▸ **Input data**:
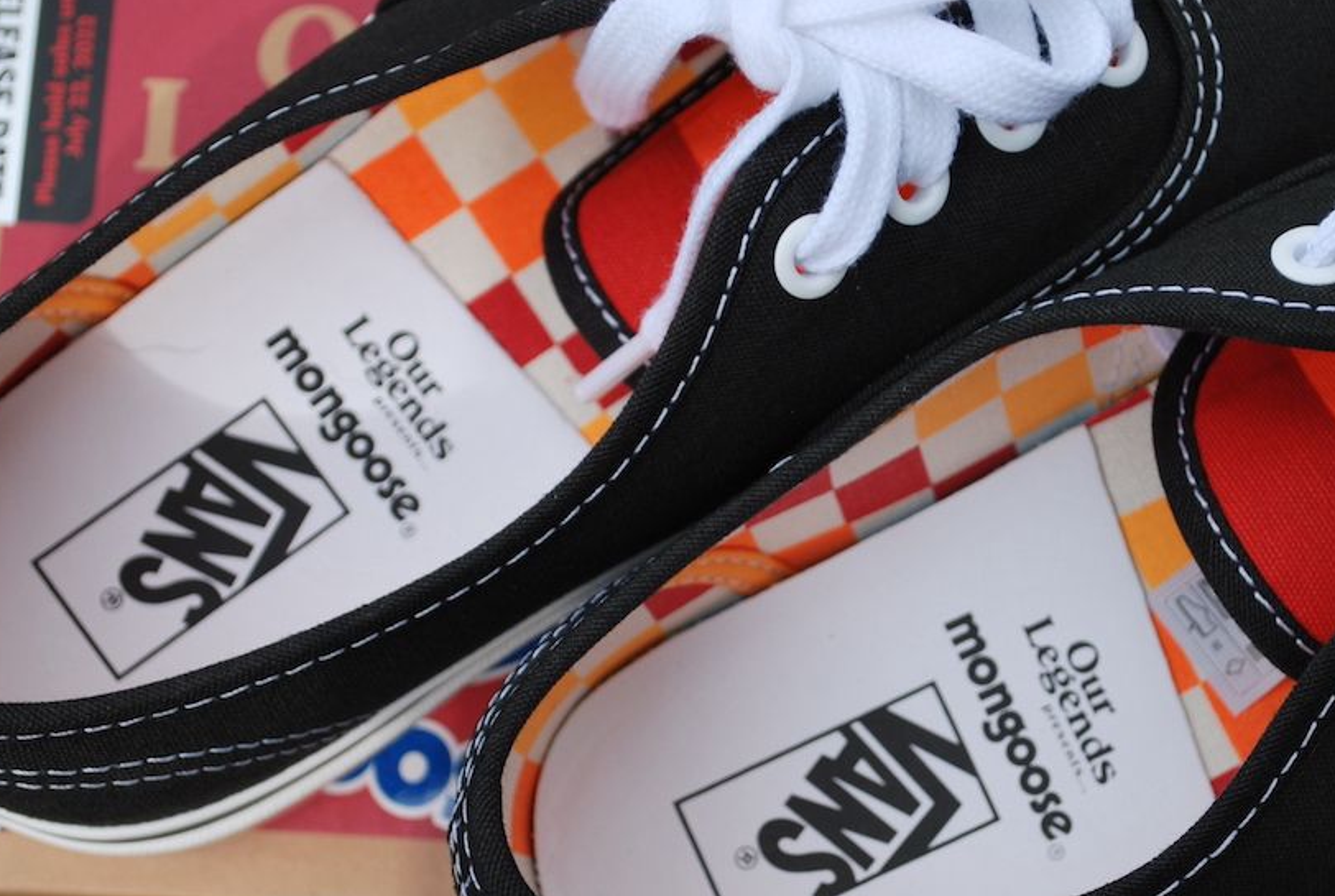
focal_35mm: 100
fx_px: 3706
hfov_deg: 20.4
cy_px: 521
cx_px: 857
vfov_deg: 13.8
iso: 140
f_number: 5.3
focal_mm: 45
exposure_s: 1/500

--

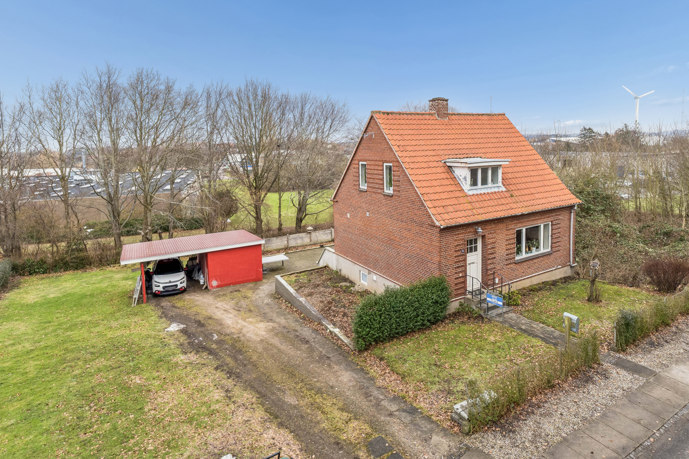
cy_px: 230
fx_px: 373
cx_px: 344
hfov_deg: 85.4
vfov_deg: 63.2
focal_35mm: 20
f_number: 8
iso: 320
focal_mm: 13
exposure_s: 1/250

▸ **Activity**:
For the listing above, print only the lines starting at the line containing "fx_px: 3706" and ending at the line containing "exposure_s: 1/500", exactly, both included.

▸ **Written solution**:
fx_px: 3706
hfov_deg: 20.4
cy_px: 521
cx_px: 857
vfov_deg: 13.8
iso: 140
f_number: 5.3
focal_mm: 45
exposure_s: 1/500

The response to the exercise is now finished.